History: The study of Economics began at UNB as a facet of the study of 'Political Economy'. This subject first appeared in the university's academic calendar in 1863; in that year, honours students in their senior year could study Chambers' Political Economy. In 1872, 'Political Economy' is listed under the regular course of study for 'English Language and Literature and Mental and Moral Philosophy' in the senior year of a Bachelor of Arts for the first time. 'Political Economy' continued under this heading until 1886 when it was elevated to departmental status and formed the Department of 'Mental and Moral Philosophy and Political Economy', but the listing of the ordinary course for a Bachelor of Arts in the calendar shows the course requirements as credits for 'Philosophy' overshadowing the 'Political Economy' section of the department. In this year the study of the 'economics of industry' became part of the mandatory course of study for senior year students and further study could be done at the honours level.

In 1891, 'Political Economy' became listed for the first time in the course requirements for a Bachelor of Arts without being referred to as simply 'Philosophy', even though the two disciplines remained a conjoined department. The Department of 'Mental and Moral Philosophy and Political Economy' continued to give courses in Economics but it was not until 1894 that the sub-headings of 'Political Science' and 'Economics' were recognized within the department. By 1897, Economics specifically was being offered as an elective stream of study listed in the course requirements in the fourth year of a Bachelor of Arts while still remaining under the same department. Even though Economics and Political Science began to be recognized at the individual course level, on a broader scale the two were still difficult to distinguish between. This remained the same as courses considered Political Science one year could be listed as Economics the next. It was not until the 1932-33 academic year that the Department of 'Economics and Politics' was created and each discipline was recognized respectively at the departmental level. That year five Economics courses were offered as electives to students in third and fourth years as well as three courses offered to honours students. The joint department continued until 1970 when a separate department of Economics was formed, and the course offering grew to twenty-three undergraduate Economics classes. By 1980, the course offerings had risen to fifty-five classes and over the subsequent thirty years there were small fluctuations in the numbers but never any notable growth.
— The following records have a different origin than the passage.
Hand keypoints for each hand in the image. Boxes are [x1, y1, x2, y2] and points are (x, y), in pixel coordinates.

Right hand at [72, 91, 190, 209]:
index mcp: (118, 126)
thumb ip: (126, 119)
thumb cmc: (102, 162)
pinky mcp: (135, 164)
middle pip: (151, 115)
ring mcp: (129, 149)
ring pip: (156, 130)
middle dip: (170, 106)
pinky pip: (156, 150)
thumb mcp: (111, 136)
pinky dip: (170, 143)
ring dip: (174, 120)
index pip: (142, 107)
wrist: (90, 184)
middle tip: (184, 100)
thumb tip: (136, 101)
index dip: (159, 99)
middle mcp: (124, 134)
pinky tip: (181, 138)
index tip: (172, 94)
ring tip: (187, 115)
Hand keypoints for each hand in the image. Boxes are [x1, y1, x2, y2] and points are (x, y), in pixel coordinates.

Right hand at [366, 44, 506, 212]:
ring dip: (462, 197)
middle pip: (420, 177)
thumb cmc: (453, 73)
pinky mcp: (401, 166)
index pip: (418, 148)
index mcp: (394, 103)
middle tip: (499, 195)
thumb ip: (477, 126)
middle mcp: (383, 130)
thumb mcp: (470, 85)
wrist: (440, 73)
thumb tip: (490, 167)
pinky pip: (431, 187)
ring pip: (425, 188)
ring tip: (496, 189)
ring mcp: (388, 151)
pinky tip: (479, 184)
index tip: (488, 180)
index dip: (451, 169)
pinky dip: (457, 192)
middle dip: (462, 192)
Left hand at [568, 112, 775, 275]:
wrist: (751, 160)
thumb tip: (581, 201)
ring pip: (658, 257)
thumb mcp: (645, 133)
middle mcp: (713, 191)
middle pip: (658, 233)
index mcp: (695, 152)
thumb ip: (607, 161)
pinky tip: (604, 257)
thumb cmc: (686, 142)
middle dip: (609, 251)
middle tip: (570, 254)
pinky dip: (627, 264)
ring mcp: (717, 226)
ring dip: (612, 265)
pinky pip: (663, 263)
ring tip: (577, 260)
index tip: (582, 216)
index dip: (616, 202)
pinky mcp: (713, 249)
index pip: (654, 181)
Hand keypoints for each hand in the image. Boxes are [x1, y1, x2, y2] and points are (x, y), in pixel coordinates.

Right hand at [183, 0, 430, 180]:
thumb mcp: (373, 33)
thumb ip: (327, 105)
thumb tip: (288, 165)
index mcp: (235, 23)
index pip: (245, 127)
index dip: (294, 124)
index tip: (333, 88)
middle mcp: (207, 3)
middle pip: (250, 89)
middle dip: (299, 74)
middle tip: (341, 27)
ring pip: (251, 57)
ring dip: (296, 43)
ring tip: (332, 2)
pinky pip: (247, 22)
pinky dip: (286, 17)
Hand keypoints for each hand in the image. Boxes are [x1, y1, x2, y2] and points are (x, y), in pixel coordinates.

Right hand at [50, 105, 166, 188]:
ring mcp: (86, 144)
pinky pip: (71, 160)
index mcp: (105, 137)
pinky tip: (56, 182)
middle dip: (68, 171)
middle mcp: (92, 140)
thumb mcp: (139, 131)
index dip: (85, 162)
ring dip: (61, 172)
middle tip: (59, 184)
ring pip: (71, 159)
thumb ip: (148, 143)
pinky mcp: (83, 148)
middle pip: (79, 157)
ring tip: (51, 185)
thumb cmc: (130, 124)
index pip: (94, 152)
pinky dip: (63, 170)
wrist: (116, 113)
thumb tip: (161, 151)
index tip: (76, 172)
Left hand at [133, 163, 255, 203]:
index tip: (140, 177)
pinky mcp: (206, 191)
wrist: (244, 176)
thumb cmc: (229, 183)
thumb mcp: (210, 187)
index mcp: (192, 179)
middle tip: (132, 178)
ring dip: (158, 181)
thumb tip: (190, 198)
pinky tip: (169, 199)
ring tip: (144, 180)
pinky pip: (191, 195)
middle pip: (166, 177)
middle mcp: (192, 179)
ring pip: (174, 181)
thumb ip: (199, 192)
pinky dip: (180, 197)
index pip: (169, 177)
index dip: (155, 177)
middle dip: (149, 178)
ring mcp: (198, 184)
In the academic year of 2012-2013 the course offering from the department of Economics continued to be fifty-five classes.

Physical location: Singer Hall

Faculty: Arts

Notes: The year that a certain department was established can be a subjective figure. For the purpose of this wiki, the year that a department is considered first established is the first year it was listed in the academic calendar as an independent chair with no other affiliation, unless there is documentation to demonstrate otherwise.

Source(s):

  • UNB Calendars (UA RG 86), 1862, 1863,1872, 1886-1900, 1910, 1920, 1933, 1940, 1945, 1950, 1960, 1970, 1975, 1980, 1990, 2000, 2013.